WORK REQUIRED -
Exactly the lines from the one with "Panera Mediterranean Bowl" to the end of the listing must be repeated, both ends included, with nothing added.

PROVIDED DATA -
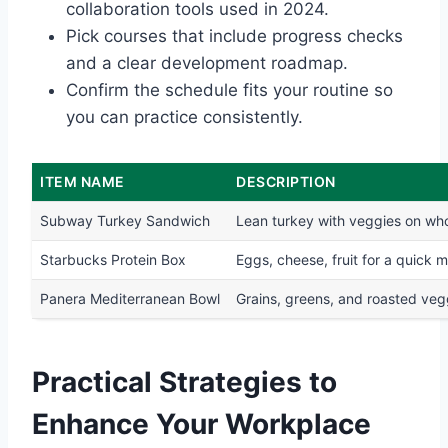
collaboration tools used in 2024.
Pick courses that include progress checks
and a clear development roadmap.
Confirm the schedule fits your routine so
you can practice consistently.
ITEM NAME
DESCRIPTION
Subway Turkey Sandwich
Lean turkey with veggies on wh
Starbucks Protein Box
Eggs, cheese, fruit for a quick m
Panera Mediterranean Bowl
Grains, greens, and roasted veg
Practical Strategies to
Enhance Your Workplace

ANSWER FOR THIS EXERCISE -
Panera Mediterranean Bowl
Grains, greens, and roasted veg
Practical Strategies to
Enhance Your Workplace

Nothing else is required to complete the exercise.